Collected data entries
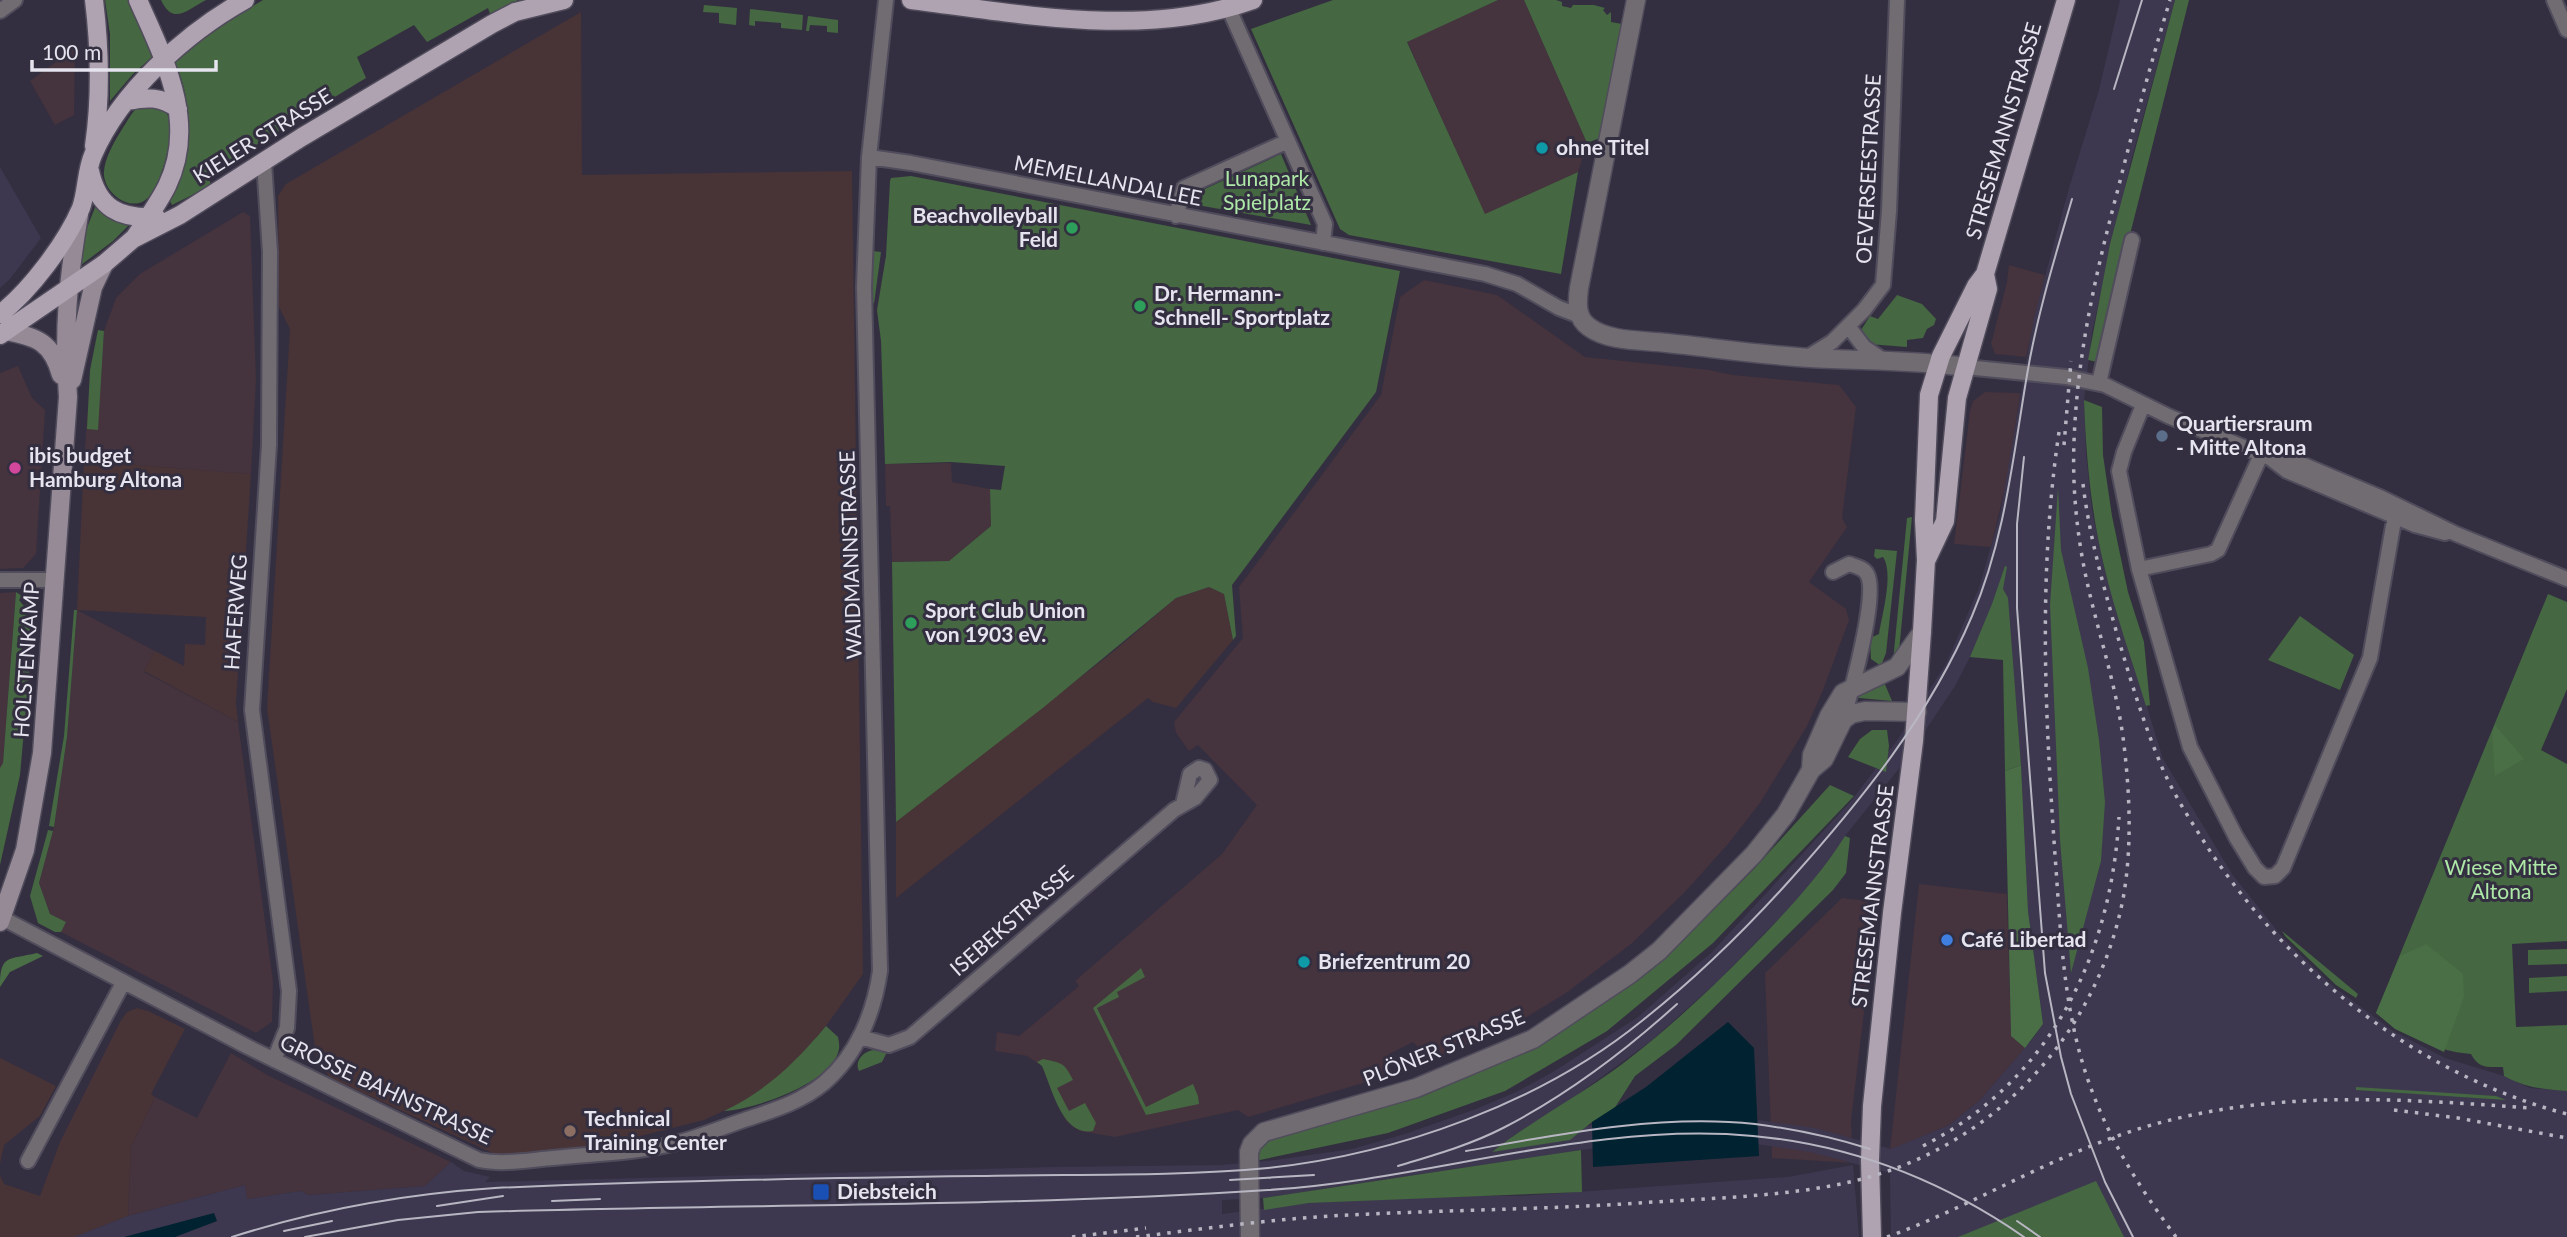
<svg xmlns="http://www.w3.org/2000/svg" width="2567" height="1237" font-family="Lato,sans-serif">
	<rect width="100%" height="100%" fill="#332f40"/>
	<path fill="#45333d" d="M1498,0h26l63,143 -9,29 -93,43 -78,-174z
		M75,48l-1,67 -19,10 -25,-44z
		M243,212l7,4 6,163 -5,95 -167,-13 5,-67h11l4,-63 12,-33 24,-24z
		M2009,265l36,10 -19,82 -31,-3 -4,-10 16,-62z
		M1424,280l73,15 88,62 124,13 24,5 106,10 17,22 -14,111 5,9 -38,55 37,27 3,11 -26,70 -16,36 -47,77 -32,41 -44,49 -53,51 -65,49 -41,25 -93,43 -19,-19 -24,12 1,21 -142,42 -10,-7 -123,27 -35,-6 -14,-10 -24,-55 -15,-10 -32,-5 2,-19 22,4 60,-50 -4,-5 147,-127 35,-49 -59,-60 -9,6 -13,-18 -2,-11 69,-84 -4,-51 142,-192 19,-98z
		M18,366l14,32 13,12 -9,144 -13,14 -23,1v-196z
		M1985,392l34,1 1,2 -13,84 -16,68 -37,-3 16,-133 3,-10z
		M951,463l1,19 38,7 1,37 -42,35 -57,1 -2,-56h-4l-1,-42z
		M16,592l-13,171 -3,12v-182z
		M77,610l78,41 -11,21 94,50 35,259 -1,41 -16,11 -195,-101 4,-10 -15,-8 -11,-31 15,-56 13,-90z
		M1919,884l88,10 4,142 14,12 -45,52 -31,25 -59,25z
		M1842,898l35,4 -26,219 2,42 -81,-5 -7,-185z
		M231,1053l38,23 182,86 -26,24 -116,9 -8,-4 -54,8 -2,-14 -117,31 3,-69 24,-50 42,21z"/>
	<path fill="#483336" d="M581,12l1,163 270,-4 11,803 -37,52 -28,33 -26,24 -33,21 -35,16 -95,24 -110,12 -170,-79 -13,-22 -49,-347 23,-379 -11,-22 -1,-111 8,-12z
		M84,461l167,13 -15,229 2,19 -94,-51 11,-20 29,15 1,-22 20,1 1,-28 -129,-7z
		M1209,587l15,7 9,46 -57,68 -23,-6 -5,-4 -252,200v-76l218,-171 62,-53z
		M137,1008l11,3 37,18 -34,65 4,3 -24,50 -3,69 -54,21h-74v-62l4,9 36,12 20,-54 60,-120 7,-10z
		M0,1058l56,28 -16,30 -36,29 -4,19z"/>
	<path fill="#3d384f" fill-rule="evenodd" d="M2120,0h55l-43,157 -40,175 -8,68 2,54 6,56 12,57 59,192 69,115 51,64 51,49 59,44 52,27 59,18 26,12 37,3v146h-676l-1,-64 -80,-21 -61,-9 -141,3 -345,52 -41,2v14l87,-11 130,-7h83l266,-19 65,-12 6,72h-1785l54,-21 117,-31 2,14 54,-8 8,4 116,-9 26,-24 13,9 26,6 -5,5 568,-15 168,-2 47,-4 84,-12 53,-15 71,-25 40,-17 37,-20 85,-55 74,-65 139,-151 45,-59 50,-78 33,-76 21,-73 34,-198 35,-129 30,-98zM1970,657l42,3 9,105 7,146 15,113 -8,12 -55,64 -31,25 -58,24 -76,-21 -79,-11 -107,3 -118,17 55,-34 85,-62 68,-61 86,-88 21,-26 19,-30 60,-75 50,-75z
		M0,167l41,71 -31,41 -10,9z"/>
	<path fill="#456741" d="M105,0h24l24,56 -20,18 -23,27v-67z
		M161,0h45c-19,10 -33,26 -45,0z
		M263,0h255l-27,17 -3,-9 -61,34 -13,-17 -57,32 9,21 -156,95v13l-38,19 -2,-4c19,-46 26,-92 5,-139l44,-36z
		M1333,0h165l-91,42 78,172 93,-42 -17,102 -212,-39 -9,-6 -89,-200z
		M1524,0h32l6,2v4l9,2 2,-3h21l11,3 -2,2 4,5 4,-3v10l11,2 -22,114 -13,5z
		M2175,0h14l-91,362 -10,-2 22,-116z
		M704,5l33,3 -1,17 -17,-2v-10l-16,-1z
		M750,9l53,6 -1,15 -21,-2v-5l-26,-2v5l-6,-1z
		M808,16l30,4v13l-11,-1v-6l-17,-1 -1,6h-3z
		M144,101l22,9c7,18 3,40 -3,58 -4,11 -9,27 -19,33 -18,10 -42,-11 -40,-30 1,-13 10,-29 17,-40 7,-11 13,-23 23,-30z
		M1281,154l30,71 -114,-20 -1,-12z
		M911,176l489,95 -24,121 -144,193 4,51 -3,4 -9,-46 -15,-7 -33,11 -132,109 -148,115 -4,-260 57,-1 42,-35 -1,-37 11,1 4,-24 -54,-4 -66,2 -4,-123 -4,-31 9,-54 4,-75 1,-3z
		M96,205l7,7 27,12 -17,17 -36,27 6,-30z
		M872,251l9,1 -7,52 -2,-4z
		M1897,295l25,9 14,15 -2,6 -7,4 -4,9 -16,2v7l-39,-3 -7,-14 9,-14 8,3z
		M98,330l6,1 -6,99 -11,-1 3,-59z
		M2084,400l18,7 1,48 9,61 16,76 16,50 6,63 -4,1c-14,-46 -31,-93 -42,-140 -13,-54 -18,-110 -20,-166z
		M2058,488l3,62 27,118 11,72 6,62 -4,59 -30,112 -11,-133 -10,-235z
		M1912,517l-13,134 -6,10 14,-143z
		M1875,549l22,2 -11,102 -5,13 -10,-7 -1,-21 9,-4c3,-19 15,-61 4,-77l-6,2 -3,-3z
		M2005,566l2,1 -4,22 5,9 13,167 -16,6 -2,-111 -33,-3 22,-53z
		M16,592l6,4 -3,4 5,6 4,-3 7,6 -15,166 -20,90v-97l3,-5z
		M2548,594l19,8v87l-26,61 26,14v177l-55,3 4,83 51,-2v66c-26,-2 -40,-3 -63,-15l-1,-9c-16,0 -24,2 -32,-13 -36,-3 -67,-19 -95,-41z
		M74,610h3l-10,127 -13,90 -5,-1 15,-90z
		M2300,616l54,39 -14,35 -72,-30z
		M1884,682l8,19 -33,-3 -3,-5z
		M1872,730h15l2,16 -3,26 -38,-15 12,-18z
		M1830,785l24,11 -141,147 -106,88 -102,60 -117,42 -133,28c5,-16 13,-20 28,-26l138,-38 117,-50 123,-85 92,-92z
		M48,830l5,1 -14,52 11,31 16,8 -5,10h-6l-17,-9 -8,-27z
		M1845,836l5,2 -4,35 -13,17 -157,155 -41,31 -21,33 -22,13 -22,18 -78,12c41,-32 87,-56 129,-87 45,-34 88,-74 127,-114 36,-37 70,-72 97,-115z
		M2282,931l76,63 -2,4 -20,-13 -51,-49z
		M2567,949v15l-39,1v-15z
		M1141,968l4,9 -28,15 2,5 -22,11 49,99 47,-23 5,12 1,8 -53,11 -53,-107z
		M2567,976v15l-38,2v-15z
		M826,1026l12,11c1,5 2,11 0,16 -10,31 -85,57 -114,58 43,-21 71,-48 102,-85z
		M874,1050l13,2 -5,10 -23,9c-5,-9 4,-20 15,-21z
		M1043,1059c19,4 21,3 30,21l-16,8 12,23 16,-8 11,20 -3,8c-31,6 -41,-43 -51,-65l-5,-4z
		M2356,1087l140,9 10,4 -150,-10z
		M1581,1150l1,42 -273,11 -45,7 -1,-12z
		M2096,1181l28,56h-166z"/>
	<path fill="#4a6f46" d="M2495,725l29,34 -29,17 -3,-44z
		M2021,765l7,146 15,113 -18,24 -14,-12 -6,-265z
		M2426,944l37,30 1,23 -20,55 -49,-23 -19,-16 24,-57z
		M37,953l6,3 -33,16 -10,15c0,-33 8,-27 37,-34z"/>
	<path fill="#012230" d="M1728,1022l26,26 5,108 -166,11 -1,-45 54,-35z
		M214,1213l3,8 -42,16h-51z"/>
	<g fill="none" stroke-linecap="round" stroke-linejoin="round">
		<defs>
			<path id="minor" d="M2554,0l13,30
				M1229,9l96,215 -2,19
				M0,11l15,-11
				M869,157l42,6 574,111 32,10 42,24 21,8
				M264,162l6,90 -1,193 -17,265 37,281 -2,37 -13,32
				M1176,216l8,-28 104,-47
				M1848,326l16,21 19,13
				M1808,357l24,-15 32,-32 19,-25 6,-74 8,-211
				M1965,367l101,10 39,8 63,31 102,42 22,2 90,38 74,36 111,45
				M2099,383l33,-143
				M2143,405l-19,47 -5,19 20,98 51,178 46,90 19,31 9,9 11,-1 8,-8 87,-210 23,-132 6,-19
				M2270,458l17,13 128,54 30,8
				M2139,569l72,-15 7,-4 43,-95
				M1833,572l16,-8c6,2 15,4 18,10 12,19 -17,122 -24,146
				M0,580h56
				M2,918l246,129 231,113c24,5 50,0 74,-2 40,-4 83,-5 123,-15 24,-6 47,-16 71,-24 27,-9 54,-17 77,-36 33,-28 50,-70 56,-112l-16,-684 5,-130 17,-157
				M860,1037l29,8 21,-8 264,-227 21,-12 15,-18 -5,-10 -6,-2 -9,6 -7,30
				M28,1161l95,-178"/>
			<path id="tertiary" d="M1636,0l-57,288c-2,15 -3,30 10,39 20,15 54,13 78,16 47,5 95,12 143,15 52,3 103,2 155,9
				M1811,770l1,-15 17,-39 14,-23 54,-26 25,-35
				M1250,1237l-1,-85 3,-8 12,-12 152,-44 117,-49 97,-65 29,-23 95,-97 32,-40 25,-44 13,-11 19,-39 8,-6 14,-3 52,1"/>
			<path id="secondary" d="M6,331c31,6 46,11 55,44
				M72,380l21,-93 11,-23
				M0,922l25,-72 17,-97 26,-356c-5,-65 0,-118 11,-182"/>
			<path id="primary" d="M94,0c6,49 7,98 0,146
				M911,0c112,14 233,39 342,0
				M127,101c20,-4 34,-5 51,8
				M90,171c8,37 29,48 66,46
				M135,237c11,-17 23,-33 32,-51 31,-64 -3,-127 -29,-186
				M0,314c30,-23 66,-71 81,-106 6,-17 5,-37 12,-53 27,-63 93,-122 152,-155
				M0,335l104,-71 29,-25 47,-24 122,-78 190,-113 23,-12 49,-12
				M1927,559l18,-38 12,-123 31,-109 -3,-15
				M1872,1237l-2,-77 2,-54 20,-193 22,-172 8,-109 4,-72 -2,-40 5,-125 12,-39 35,-70 9,-12 81,-274"/>
		</defs>
		<use href="#minor" stroke="#504c5c" stroke-width="18"/>
		<use href="#tertiary" stroke="#504c5c" stroke-width="21"/>
		<use href="#secondary" stroke="#504c5c" stroke-width="21"/>
		<use href="#primary" stroke="#504c5c" stroke-width="21"/>
		<use href="#minor" stroke="#716b72" stroke-width="14"/>
		<use href="#tertiary" stroke="#716b72" stroke-width="18"/>
		<use href="#secondary" stroke="#958a95" stroke-width="18"/>
		<use href="#primary" stroke="#b0a3b1" stroke-width="18"/>
		<path stroke="#b8b6c2" stroke-width="2" d="M2114,89l28,-89
			M2024,457l-7,67v84l28,365 16,84 10,37 34,88 28,55
			M1466,1151c94,-17 192,-37 289,-27 39,5 77,13 115,25
			M1398,1166c36,-11 72,-21 105,-38 64,-33 121,-76 174,-124
			M1230,1180l84,-5
			M552,1201l48,-2
			M437,1206l66,-10
			M2017,1221l23,16
			M284,1231l48,-10
			M232,1237c87,-28 173,-43 263,-49 161,-7 322,-10 483,-12 96,-2 194,1 290,-8 130,-14 273,-65 375,-148 53,-42 102,-90 147,-140 72,-80 140,-165 182,-264 33,-77 41,-159 55,-241 10,-60 28,-118 45,-176
			M305,1237l93,-17 80,-8c264,-8 527,-5 790,-22 162,-10 322,-69 485,-54 99,9 190,45 271,101"/>
		<path stroke="#b8b6c2" stroke-width="3.5" stroke-dasharray="3.5 7" stroke-linecap="butt" d="M2059,432c-21,142 -14,281 -4,423 6,80 8,160 37,236 20,54 50,100 84,146
			M2064,445l7,-84
			M2083,484c6,51 20,100 34,150 13,44 26,88 44,131 12,29 30,56 47,83 84,127 211,227 359,266
			M2394,1110l64,8 109,20
			M1923,1146c127,-65 188,-190 196,-329
			M1072,1237l74,-9
			M1136,1237c65,-8 130,-17 195,-21 102,-6 205,-6 308,-13 69,-5 148,-6 215,-22 138,-33 242,-144 269,-282 9,-50 7,-103 1,-154 -6,-51 -22,-100 -34,-150 -12,-50 -18,-102 -16,-153 3,-87 22,-170 44,-253 16,-64 33,-126 52,-189
			M1887,1237c80,-29 153,-74 233,-102 135,-47 271,-37 410,-27"/>
	</g>
	<g fill="#0f9aa8" stroke="#332f40" stroke-width="2.5">
		<circle cx="1542" cy="148" r="7"/>
		<circle cx="1304" cy="962" r="7"/>
	</g>
	<g fill="#2e9e5b" stroke="#332f40" stroke-width="2.5">
		<circle cx="1072" cy="228" r="7"/>
		<circle cx="1140" cy="306" r="7"/>
		<circle cx="911" cy="623" r="7"/>
	</g>
	<circle fill="#5c6f8a" stroke="#332f40" stroke-width="2.5" cx="2162" cy="436" r="7"/>
	<circle fill="#d1479c" stroke="#332f40" stroke-width="2.5" cx="15" cy="468" r="7"/>
	<circle fill="#3f7fe0" stroke="#332f40" stroke-width="2.5" cx="1947" cy="940" r="7"/>
	<circle fill="#8d6e63" stroke="#332f40" stroke-width="2.5" cx="570" cy="1131" r="7"/>
	<rect fill="#1a4fb4" stroke="#332f40" stroke-width="2.5" x="812" y="1183" width="18" height="18" rx="3.5"/>
	<g text-anchor="middle" stroke-width="6" stroke-linejoin="round" paint-order="stroke">
		<g font-size="21" fill="#e6e4ef" stroke="#332f40">
			<text transform="translate(2004 131) rotate(-74)" y="7">STRESEMANNSTRASSE</text>
			<text transform="translate(263 136) rotate(-32)" y="7">KIELER STRASSE</text>
			<text transform="translate(1869 169) rotate(-87)" y="7">OEVERSEESTRASSE</text>
			<text transform="translate(1108 181) rotate(11)" y="7">MEMELLANDALLEE</text>
			<text transform="translate(851 555) rotate(-92)" y="7">WAIDMANNSTRASSE</text>
			<text transform="translate(236 612) rotate(-86)" y="7">HAFERWEG</text>
			<text transform="translate(27 660) rotate(-86)" y="7">HOLSTENKAMP</text>
			<text transform="translate(1873 896) rotate(-83)" y="7">STRESEMANNSTRASSE</text>
			<text transform="translate(1012 921) rotate(-41)" y="7">ISEBEKSTRASSE</text>
			<text transform="translate(1444 1048) rotate(-22)" y="7">PLÖNER STRASSE</text>
			<text transform="translate(386 1090) rotate(25)" y="7">GROSSE BAHNSTRASSE</text>
		</g>
		<g font-size="21" font-weight="bold" fill="#e6e4ef" stroke="#332f40" text-anchor="start">
			<text x="1556" y="155">ohne Titel</text>
			<text x="1058" y="223" text-anchor="end">Beachvolleyball<tspan x="1058" dy="24">Feld</tspan></text>
			<text x="1154" y="301">Dr. Hermann-<tspan x="1154" dy="24">Schnell- Sportplatz</tspan></text>
			<text x="2176" y="431">Quartiersraum<tspan x="2176" dy="24">- Mitte Altona</tspan></text>
			<text x="29" y="463">ibis budget<tspan x="29" dy="24">Hamburg Altona</tspan></text>
			<text x="925" y="618">Sport Club Union<tspan x="925" dy="24">von 1903 eV.</tspan></text>
			<text x="1961" y="947">Café Libertad</text>
			<text x="1318" y="969">Briefzentrum 20</text>
			<text x="584" y="1126">Technical<tspan x="584" dy="24">Training Center</tspan></text>
			<text x="837" y="1199">Diebsteich</text>
		</g>
		<g font-size="21" fill="#aee8a7" stroke="#332f40">
			<text x="1267" y="186">Lunapark<tspan x="1267" dy="24">Spielplatz</tspan></text>
			<text x="2501" y="875">Wiese Mitte<tspan x="2501" dy="24">Altona</tspan></text>
		</g>
	</g>
	<path d="M32 60v10h184v-10" fill="none" stroke="#e6e4ef" stroke-width="3.5"/>
	<text x="42" y="60" font-size="21" fill="#e6e4ef" stroke="#332f40" stroke-width="5" paint-order="stroke">100 m</text>
</svg>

■ ABOUT THIS TASK
Return the span of lines in the data above that opens at the line with "M16,592l-13,171 -3,12v-182z" and closes at the line with "M0,1058l56,28 -16,30 -36,29", exactly, ends included, nothing else.

■ RESULT OF THE TASK
		M16,592l-13,171 -3,12v-182z
		M77,610l78,41 -11,21 94,50 35,259 -1,41 -16,11 -195,-101 4,-10 -15,-8 -11,-31 15,-56 13,-90z
		M1919,884l88,10 4,142 14,12 -45,52 -31,25 -59,25z
		M1842,898l35,4 -26,219 2,42 -81,-5 -7,-185z
		M231,1053l38,23 182,86 -26,24 -116,9 -8,-4 -54,8 -2,-14 -117,31 3,-69 24,-50 42,21z"/>
	<path fill="#483336" d="M581,12l1,163 270,-4 11,803 -37,52 -28,33 -26,24 -33,21 -35,16 -95,24 -110,12 -170,-79 -13,-22 -49,-347 23,-379 -11,-22 -1,-111 8,-12z
		M84,461l167,13 -15,229 2,19 -94,-51 11,-20 29,15 1,-22 20,1 1,-28 -129,-7z
		M1209,587l15,7 9,46 -57,68 -23,-6 -5,-4 -252,200v-76l218,-171 62,-53z
		M137,1008l11,3 37,18 -34,65 4,3 -24,50 -3,69 -54,21h-74v-62l4,9 36,12 20,-54 60,-120 7,-10z
		M0,1058l56,28 -16,30 -36,29 -4,19z"/>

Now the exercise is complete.